§ Document section:
* * * *

It contains nearly everything the body needs to survive. It is an excellent choice, especially for vegans.’

Although Estivariz grew up eating quinoa, like most Bolivians, she only found the cookies more recently.

'They are relatively new,’ she says. 'I actually discovered them around five years ago, on holiday in Bolivia.’

Estivariz imports the cookies, which come in chocolate-chip and mango and orange varieties, from a factory that has been operating for more than 50 years and that practises fair trade (there are health and education programmes available to workers). 'Bolivia is one of the poorest countries in Latin America. Before quinoa took off some of the locals there were selling blocks of salt to survive,’ she says. 'The soil is rich, but little else grows there. Now, thanks to the quinoa business, they have the chance to vary their diet, and get clean water and education. It is giving people opportunities.’


She began selling her cookies, which are wheat, gluten, dairy and egg free, last June, and now sells about 200 packets a week. She uses a warehouse for storage but does the deliveries herself, so there are often boxes piled up around the house (her children love the cookies, too). As her business expands, Estivariz hopes to import other quinoa-based products. 'Soups, energy bars, brownie mixtures, pizza bases – that kind of thing.

It is an opportunity for the British to change their normal diet, which is full of fat and sugar, and help a country to develop, too.’

* * * *

§ Excerpted records:
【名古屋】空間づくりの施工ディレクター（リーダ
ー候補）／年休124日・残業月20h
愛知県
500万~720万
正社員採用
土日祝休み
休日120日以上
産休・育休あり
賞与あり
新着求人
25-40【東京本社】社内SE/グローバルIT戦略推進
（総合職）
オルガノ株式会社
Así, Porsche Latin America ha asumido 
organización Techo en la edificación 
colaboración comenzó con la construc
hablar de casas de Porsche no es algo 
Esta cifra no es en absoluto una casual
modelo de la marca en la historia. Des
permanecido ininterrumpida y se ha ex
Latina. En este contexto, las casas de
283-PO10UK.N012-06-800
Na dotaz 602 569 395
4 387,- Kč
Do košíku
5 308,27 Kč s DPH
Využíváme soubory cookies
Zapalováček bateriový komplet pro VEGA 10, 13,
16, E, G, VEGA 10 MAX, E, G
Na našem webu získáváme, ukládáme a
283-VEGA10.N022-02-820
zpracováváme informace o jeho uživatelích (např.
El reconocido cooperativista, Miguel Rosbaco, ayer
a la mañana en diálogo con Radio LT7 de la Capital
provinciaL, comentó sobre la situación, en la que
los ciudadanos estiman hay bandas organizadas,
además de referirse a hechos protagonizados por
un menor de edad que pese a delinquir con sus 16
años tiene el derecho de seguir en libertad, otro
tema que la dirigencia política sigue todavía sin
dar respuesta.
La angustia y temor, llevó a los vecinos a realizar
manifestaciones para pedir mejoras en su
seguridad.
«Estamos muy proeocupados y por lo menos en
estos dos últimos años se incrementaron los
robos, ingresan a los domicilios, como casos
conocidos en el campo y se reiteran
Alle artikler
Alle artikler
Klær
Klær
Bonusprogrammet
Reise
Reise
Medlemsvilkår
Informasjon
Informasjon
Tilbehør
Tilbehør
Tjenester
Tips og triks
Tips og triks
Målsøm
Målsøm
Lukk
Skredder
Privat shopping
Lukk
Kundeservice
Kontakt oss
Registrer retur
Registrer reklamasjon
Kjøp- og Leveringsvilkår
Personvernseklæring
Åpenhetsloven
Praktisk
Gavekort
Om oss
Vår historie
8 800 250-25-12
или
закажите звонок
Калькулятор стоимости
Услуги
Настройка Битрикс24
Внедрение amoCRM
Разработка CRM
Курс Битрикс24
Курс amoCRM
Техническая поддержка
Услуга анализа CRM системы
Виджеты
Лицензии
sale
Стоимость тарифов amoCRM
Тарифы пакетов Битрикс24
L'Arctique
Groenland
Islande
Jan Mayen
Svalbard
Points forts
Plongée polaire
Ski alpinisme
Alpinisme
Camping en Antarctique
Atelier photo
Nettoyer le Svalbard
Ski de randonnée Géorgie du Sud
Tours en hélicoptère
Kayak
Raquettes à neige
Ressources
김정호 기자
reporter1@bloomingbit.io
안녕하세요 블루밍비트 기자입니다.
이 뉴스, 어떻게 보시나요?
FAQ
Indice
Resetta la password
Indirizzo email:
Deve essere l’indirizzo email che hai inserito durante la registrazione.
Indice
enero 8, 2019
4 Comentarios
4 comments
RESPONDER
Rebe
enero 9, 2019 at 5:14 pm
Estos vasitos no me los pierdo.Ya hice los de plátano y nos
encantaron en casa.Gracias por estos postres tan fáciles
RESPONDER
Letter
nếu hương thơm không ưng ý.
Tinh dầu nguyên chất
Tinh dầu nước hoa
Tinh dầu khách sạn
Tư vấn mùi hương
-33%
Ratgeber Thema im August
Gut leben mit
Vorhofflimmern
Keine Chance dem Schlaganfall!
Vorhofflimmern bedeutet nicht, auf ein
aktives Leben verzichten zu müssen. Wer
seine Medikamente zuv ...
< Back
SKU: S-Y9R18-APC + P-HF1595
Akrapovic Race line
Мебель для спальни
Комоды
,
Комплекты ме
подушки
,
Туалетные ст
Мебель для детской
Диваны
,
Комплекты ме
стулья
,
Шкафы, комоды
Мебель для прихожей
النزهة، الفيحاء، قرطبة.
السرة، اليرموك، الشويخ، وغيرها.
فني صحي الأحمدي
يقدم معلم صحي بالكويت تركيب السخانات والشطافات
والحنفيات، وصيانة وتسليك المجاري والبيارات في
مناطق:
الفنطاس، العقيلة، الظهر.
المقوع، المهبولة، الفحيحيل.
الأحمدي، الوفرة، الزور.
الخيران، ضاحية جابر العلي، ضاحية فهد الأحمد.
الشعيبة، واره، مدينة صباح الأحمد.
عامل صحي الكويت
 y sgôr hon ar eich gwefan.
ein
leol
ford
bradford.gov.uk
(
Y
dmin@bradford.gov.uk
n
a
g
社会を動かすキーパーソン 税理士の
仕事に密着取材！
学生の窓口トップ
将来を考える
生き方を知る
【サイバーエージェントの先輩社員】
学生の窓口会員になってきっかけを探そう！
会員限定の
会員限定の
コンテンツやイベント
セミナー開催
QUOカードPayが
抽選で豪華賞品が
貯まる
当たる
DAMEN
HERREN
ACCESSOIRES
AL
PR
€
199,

* * * *

§ Questions on the material:
a - According to the quinoa cookie text, which other quinoa-based products does Estivariz hope to import as her business grows? List all of them.
b - In the records, switch "Porsche" to "Volvo" in the lines running from the first line of the records through the line containing "hablar de casas de Porsche no es algo", with everything else unchanged.
The records have no connection to the text on quinoa cookies.

§ Results of the tasks:
a - Soups, energy bars, brownie mixtures, pizza bases

b -
【名古屋】空間づくりの施工ディレクター（リーダ
ー候補）／年休124日・残業月20h
愛知県
500万~720万
正社員採用
土日祝休み
休日120日以上
産休・育休あり
賞与あり
新着求人
25-40【東京本社】社内SE/グローバルIT戦略推進
（総合職）
オルガノ株式会社
Así, Volvo Latin America ha asumido 
organización Techo en la edificación 
colaboración comenzó con la construc
hablar de casas de Volvo no es algo 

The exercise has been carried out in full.